12. It appears that the Secretary of State did not respond to that letter until 4 April 2014, when up to date information was sought from the Respondent’s solicitors. In effect the Secretary of State was seeking to know reasons why the Respondent should not be removed, which point was emphasised by the service of the section 120 NIA 2002 “one stop notice”. It was a new phase, potentially the long delayed enforcement phase.

13. As the Respondent was an overstayer with no leave to remain of any kind, there were no transitional provisions applicable to her and so the reconsideration, a voluntary act on Secretary of State’s part, was to be performed on the basis of the facts as at the date of the fresh decision and in accordance with the Immigration Rules post 9 July 2012 which address Article 8 ECHR. It had, of course, been open to the Respondent to seek a judicial review of the earlier decision of 15 June 2010 (which carried no right of appeal, as noted above) or indeed because of Secretary of State’s delay in responding to the request for reconsideration made in 2011. It appears that the Respondent had no intention of exploring the other obvious option, namely returning to Nigeria and having her husband sponsor her lawful return to the United Kingdom by means of a valid entry clearance application. The Respondent evidently elected to take her chances that the Home Office would have insufficient resources to remove her, or would take a long time to get round to enforcement.

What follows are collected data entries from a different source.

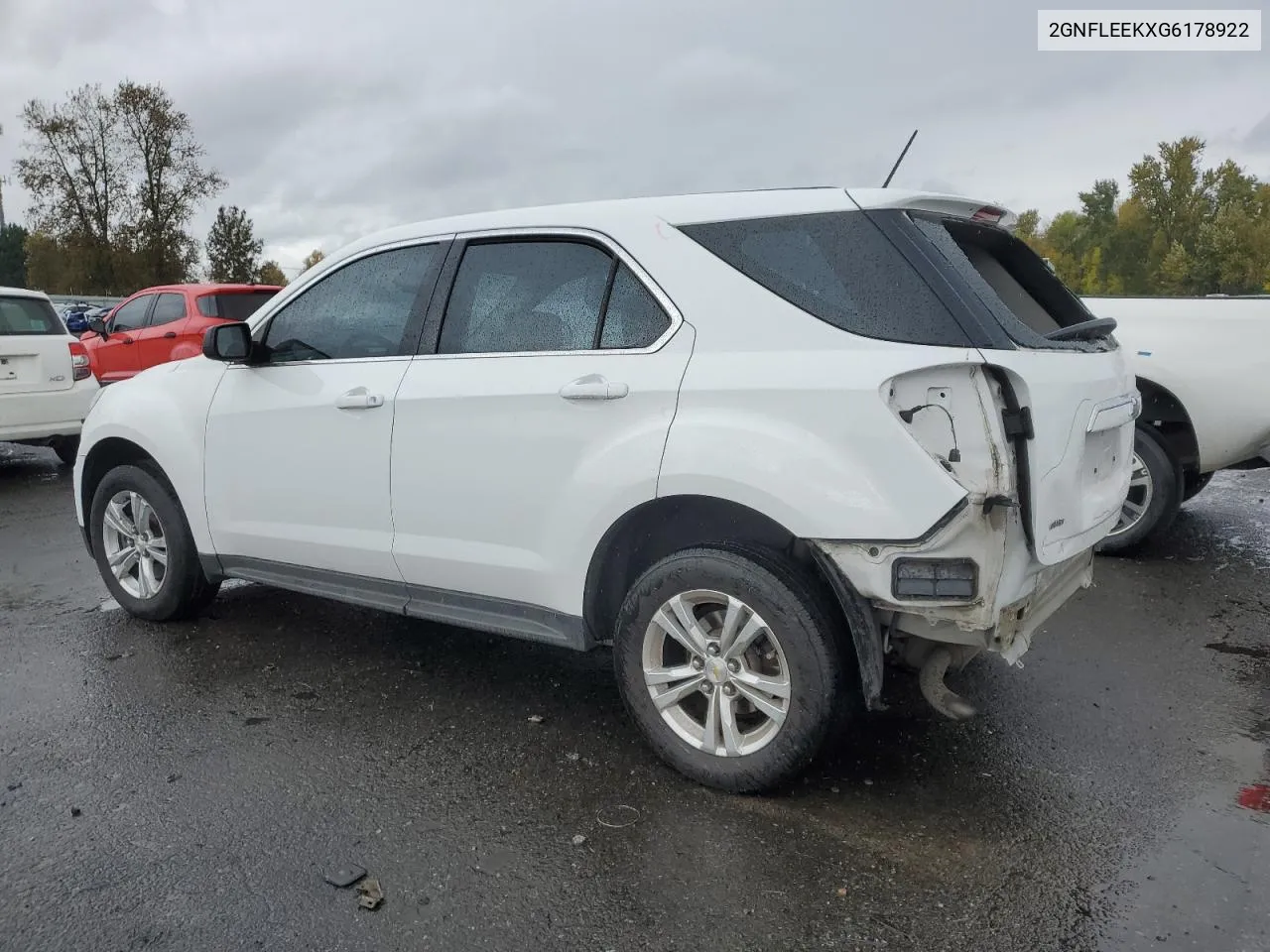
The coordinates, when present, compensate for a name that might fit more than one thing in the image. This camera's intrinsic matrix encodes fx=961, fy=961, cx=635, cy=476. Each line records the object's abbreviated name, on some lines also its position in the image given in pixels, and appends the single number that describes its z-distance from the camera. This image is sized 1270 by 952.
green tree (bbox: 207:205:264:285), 60.91
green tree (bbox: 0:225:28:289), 70.12
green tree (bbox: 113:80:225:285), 46.66
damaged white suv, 2.73
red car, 12.42
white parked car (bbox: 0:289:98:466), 8.68
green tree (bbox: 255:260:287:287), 65.63
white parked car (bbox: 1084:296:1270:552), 5.43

14. As the Respondent’s solicitors were well aware on 12 April 2014, by then the factual situation had changed considerably. The Respondent’s daughter had by then obtained leave to remain in her own right: see §4 of that letter. The thrust of the letter dated 12 April 2014 was to reiterate that the Respondent should have been granted leave to remain on the basis of having spent more than 14 years in the United Kingdom. That, of course, was misconceived as the Respondent had not applied for long residence leave before the change in the Immigration Rules to require 20 years’ continuous residence.

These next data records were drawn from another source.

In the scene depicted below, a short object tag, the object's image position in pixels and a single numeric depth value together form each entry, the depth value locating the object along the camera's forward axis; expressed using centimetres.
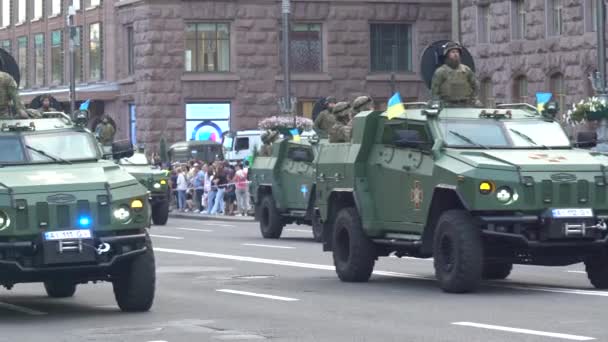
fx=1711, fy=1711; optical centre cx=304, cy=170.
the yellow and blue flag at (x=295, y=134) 3209
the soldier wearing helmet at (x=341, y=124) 2625
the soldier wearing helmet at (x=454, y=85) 1956
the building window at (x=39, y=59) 7275
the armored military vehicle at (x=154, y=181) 3866
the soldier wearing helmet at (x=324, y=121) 3038
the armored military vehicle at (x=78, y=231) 1520
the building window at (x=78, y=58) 6788
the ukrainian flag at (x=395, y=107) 1910
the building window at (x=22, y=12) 7494
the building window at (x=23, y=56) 7494
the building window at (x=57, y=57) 7019
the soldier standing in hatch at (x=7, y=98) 1839
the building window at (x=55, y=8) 7022
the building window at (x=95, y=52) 6575
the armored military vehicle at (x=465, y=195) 1725
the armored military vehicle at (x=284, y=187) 3106
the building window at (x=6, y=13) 7712
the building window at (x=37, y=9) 7275
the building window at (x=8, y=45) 7705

15. The tribunal accordingly concludes that the decision before the First-tier Tribunal of 13 May 2014 was a free standing, fresh decision, and not a continuation or revival of an earlier completed application. The situation was very different from (for example) a revisiting of an original decision which been ruled unlawful. The fact that Judge Wilsher had indicated that he was minded to treat that decision of 2014 as relating back to the 2010 application and that the Home Office Presenting Officer did not object was not capable of creating a concession which was contrary to the true situation, i.e., a fresh, free standing decision based on the fcats as they stood at the date of the new decision. The tribunal finds that the First-tier Tribunal’s decision and reasons must be set aside for material error of law.

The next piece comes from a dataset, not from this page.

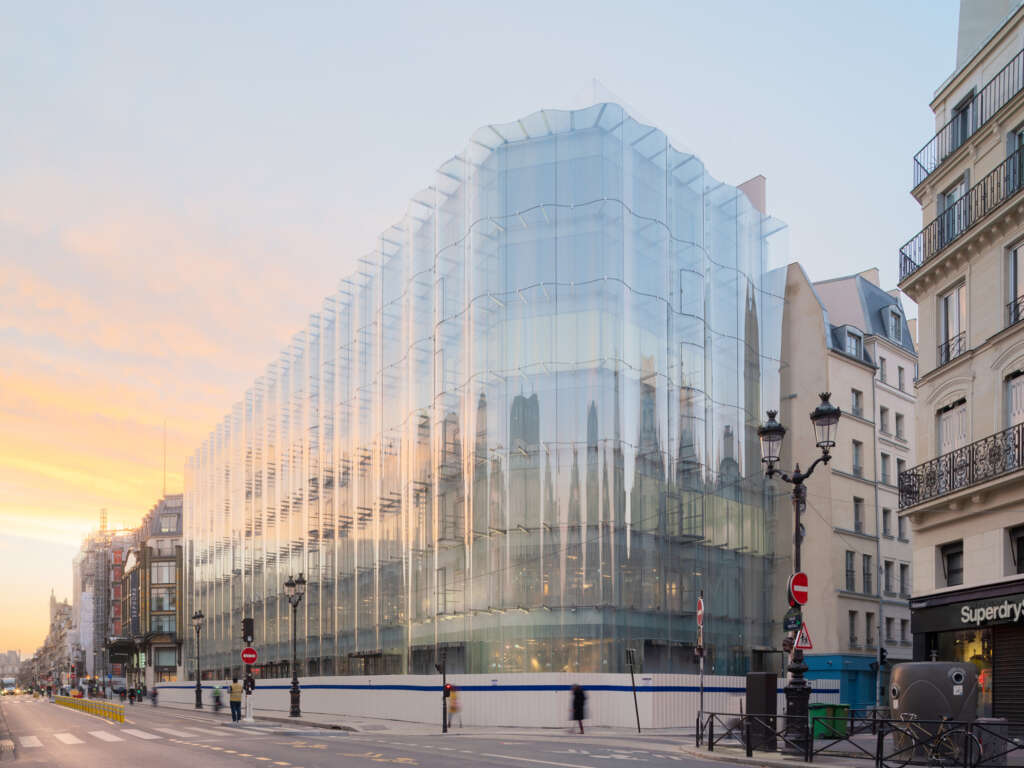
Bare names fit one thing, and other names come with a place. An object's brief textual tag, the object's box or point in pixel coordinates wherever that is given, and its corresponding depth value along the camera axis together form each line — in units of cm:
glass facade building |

16. The result is that the Respondent’s Article 8 ECHR appeal must be reheard. Rightly or wrongly, the Respondent’s counsel was not in a position to proceed following the error of law hearing. There was no up to date evidence, for example, of the relationship between the Respondent and her adult daughter, now 24 years of age, or of the Respondent’s private life in the United Kingdom. The tribunal is bound to say that it is not clear in the light of Judge Wilsher’s findings why the Respondent has not returned to Nigeria to make an entry clearance application under Appendix FM of the Immigration Rules, which might well be the practical solution, but that is a matter for the Respondent and those advising her. On balance, it seemed to the tribunal that it was not possible to redecide the Article 8 ECHR claim fairly without current evidence.

17. There was no application for an anonymity direction and the tribunal sees no need for one.


DECISION

The making of the previous decision involved the making of an error on a point of law. The tribunal allows the onwards appeal to the Upper Tribunal, sets aside the original decision and directs that the original appeal should be heard again before a differently constituted First-tier Tribunal, at Taylor House, not before First-tier Tribunal Judge Wilsher, on a date to be fixed.